Saturday, 25 February 2006

Ursula K. Le Guin: The Telling (2001)

Edition: Gollancz, 2002
Review number: 1311

All through here career, Le Guin has been known for her thoughtful social science fiction, as far removed from the "hard" SF which focuses on engineering and physics as anything in the genre. While her earlier novels like The Left Hand of Darkness are classics which helped establish that science fiction doesn't have to be about technology, the more recent The Telling is a comparitively minor novel in much the same vein.

The setting is a technologically primitive planet - a favourite choice of location for Le Guin. Using a familiar device from earlier Hainish tales, the central character is an anthropologist-like observer named Sutty. She is sent to this planet, only to discover it has radically changed from the information she read before her journey (which took seventy years, local time, because of relativistic effects). The society she studied, made up of peaceful beings who had no real concept of foreigner (or at least, so the narrative states, though there is also a suggestion that one group was regarded as "barbarians"), has been overthrown in what must be a deliberate reflection of the effects of the Chinese invasion of Tibet. The old books, and even the writing and some of the language are banned as reactionary. Sutty thinks at first that she, an alien, might be the only person on the planet able to read the old letters until she goes away from the cities into the mountain foothills where the remnants of the culture are still clandestinely preserved.

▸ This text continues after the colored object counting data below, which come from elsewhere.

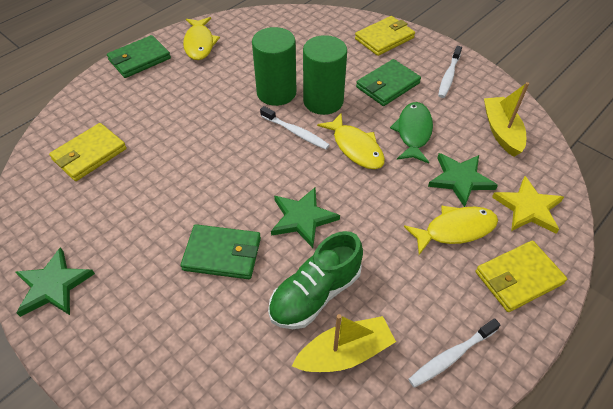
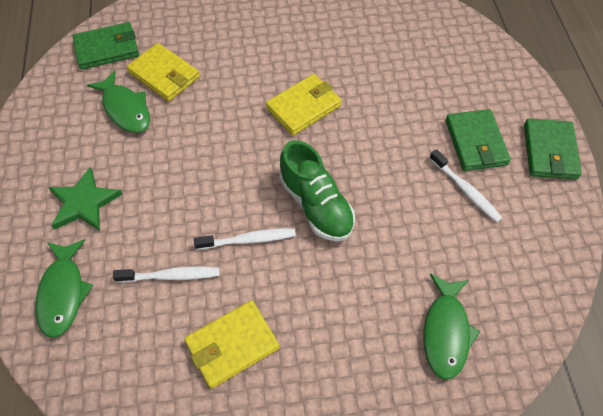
green cylinder: 2 -> 0
green fish: 1 -> 3
green star: 3 -> 1
yellow boat: 2 -> 0
yellow fish: 3 -> 0
yellow star: 1 -> 0

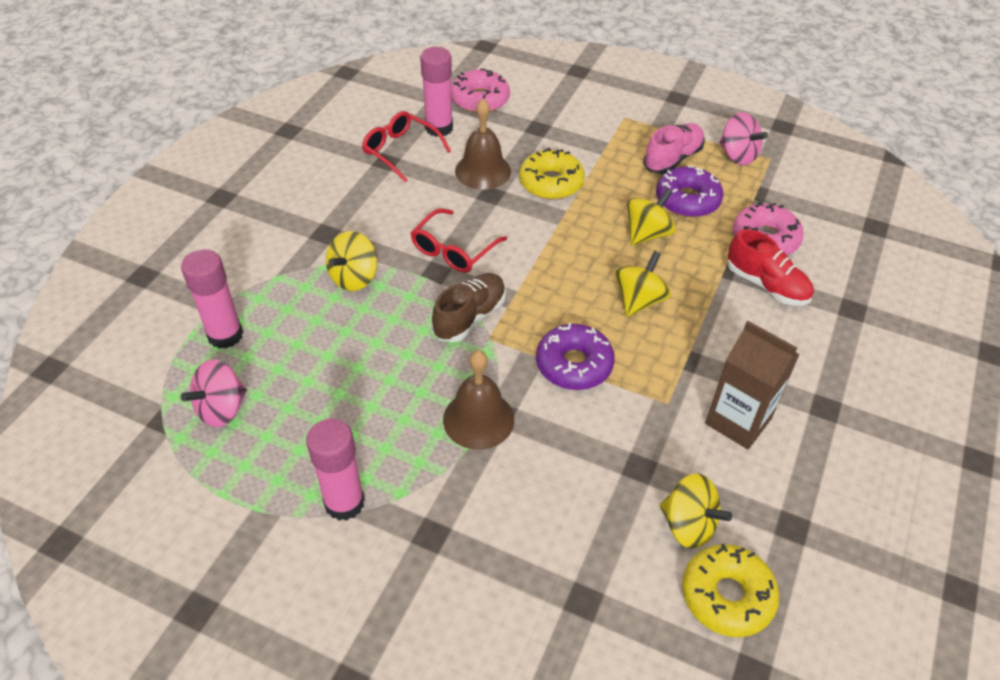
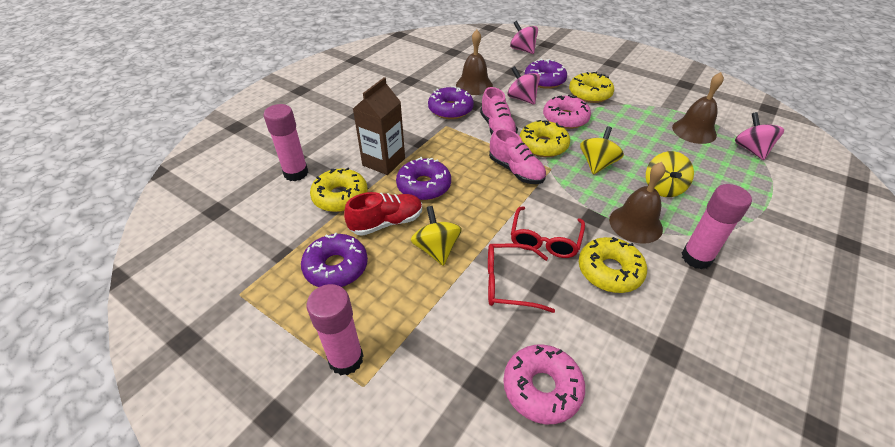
brown bell: 2 -> 3
brown shoe: 1 -> 0
pink shoe: 1 -> 2
pink spinning top: 2 -> 3
purple donut: 2 -> 4
yellow donut: 2 -> 4
yellow spinning top: 4 -> 3

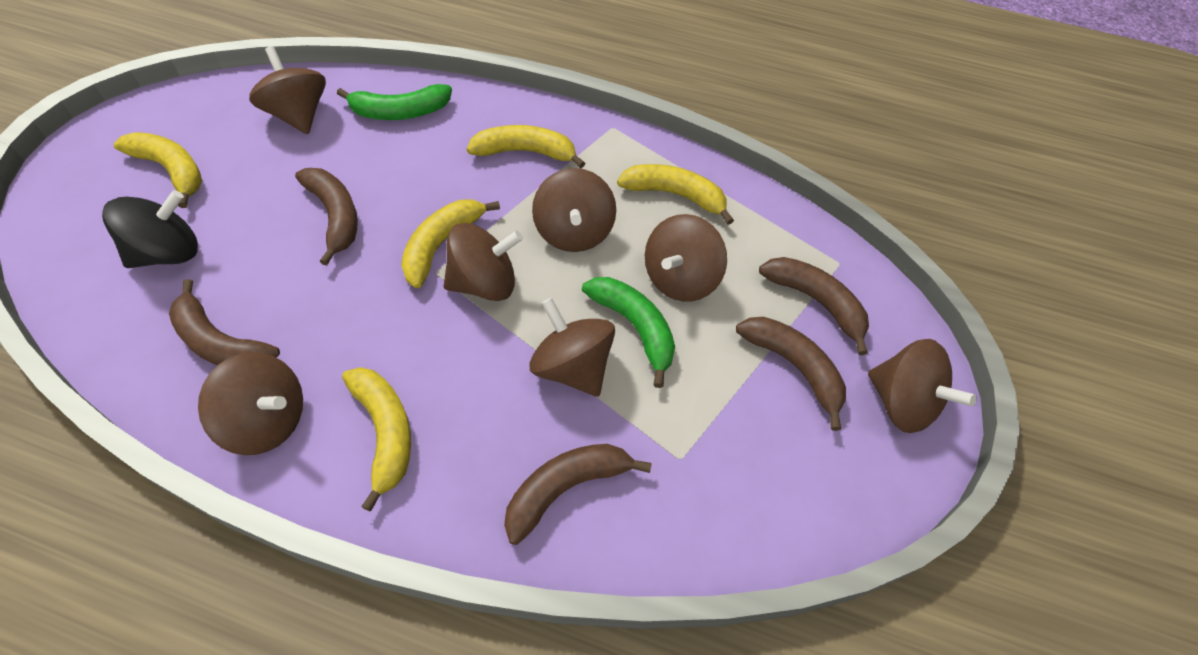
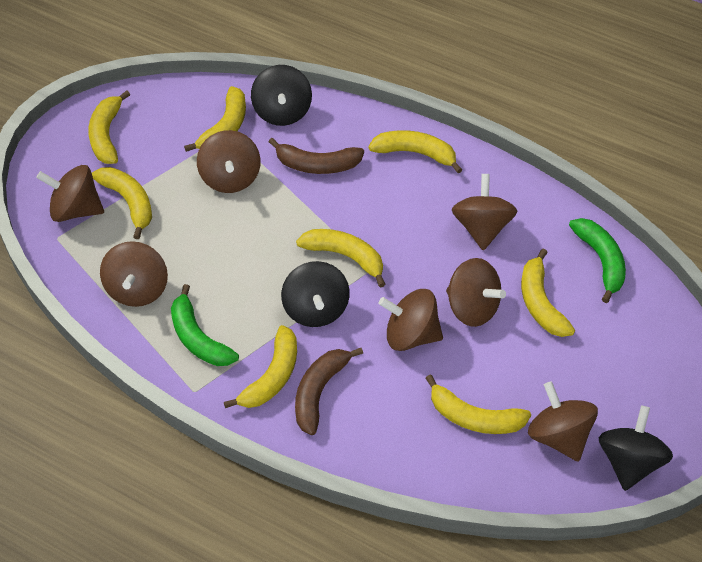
black spinning top: 1 -> 3
brown banana: 5 -> 2
yellow banana: 5 -> 8

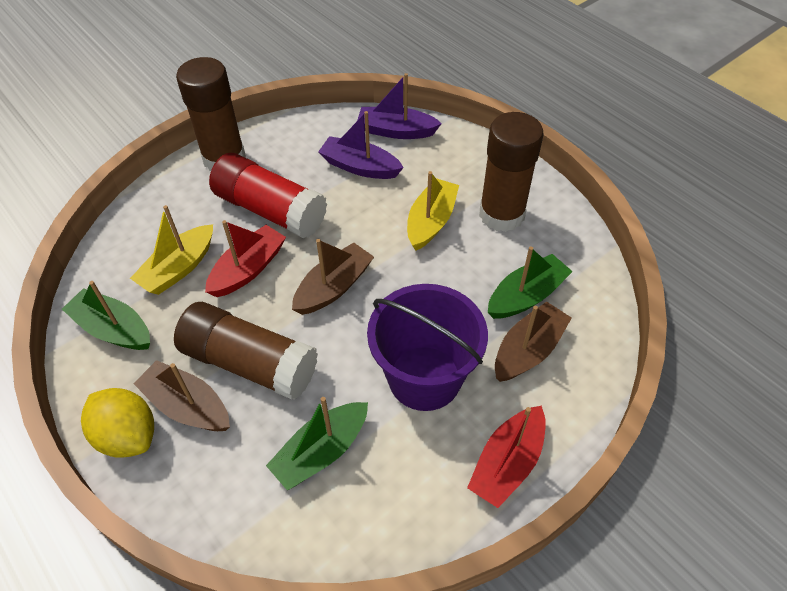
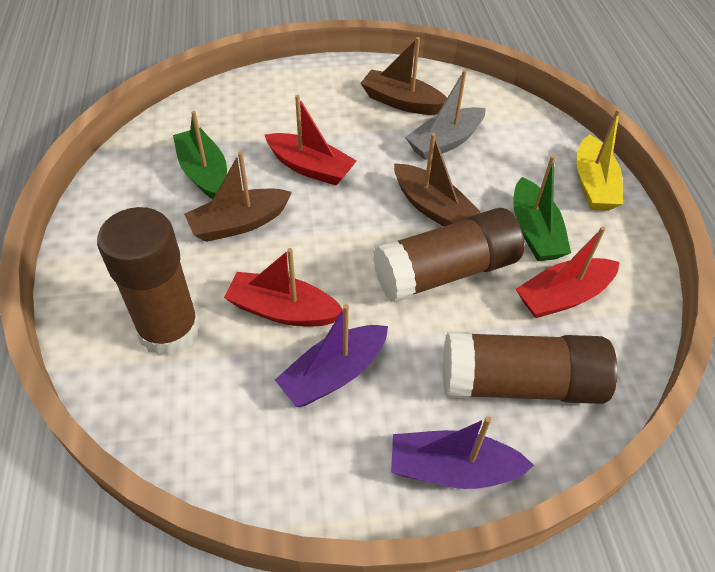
green boat: 3 -> 2
grey boat: 0 -> 1
purple bucket: 1 -> 0
red boat: 2 -> 3
red glue stick: 1 -> 0
yellow boat: 2 -> 1
yellow lemon: 1 -> 0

Why is this a minor Le Guin? The main reason is that it re-visits themes previously explored with greater subtlety. It is all too obvious that the reader is meant to sympathise with those trying to preserve the remnants of the old culture, and the details put in to explain why the authorities want to stamp it out are perfunctory and unconvincing. (This is partly because the main motive for doing so is kept for a surprise until the end, which is something of a plotting mistake.) The ideas used in The Telling could have been the basis for something more interesting; theere is more to the real world events than is picked up by the author, and there are additional reasons for cultures to die out in the face of new technology which we see all around us in the world today that could have filled out the somewhat perfunctory plot. No one ever suggests that the (to me rather dull) folk tales that make up the oral culture at the centre of The Telling (and provide the name for the novel) are boring or irrelevant - yet that has been the fate of many traditional ideas in the MTV generation. Those on the side of the authorities are portrayed as humourless ideologues, straight out of Orwell; one of them does have a change of heart, but it turns out that he was brought up in the old ways. There are reasons that persuade people to embrace technology, and to be a fully rounded person does not necessarily mean rejecting anything new; but that is Le Guin's implication here.

There are other aspects of The Telling which could be criticised; too much space is given to expounding the traditions at the expense of plot and character: an equivalent to being a hard SF novel which concentrates on the technical gimmicks at great length and a fault that Le Guin has always tended towards. But I did not actually dislike The Telling. It is beautifully written on a sentence-by-sentence level, and captures the attention. What is frustrating is that it could be much better.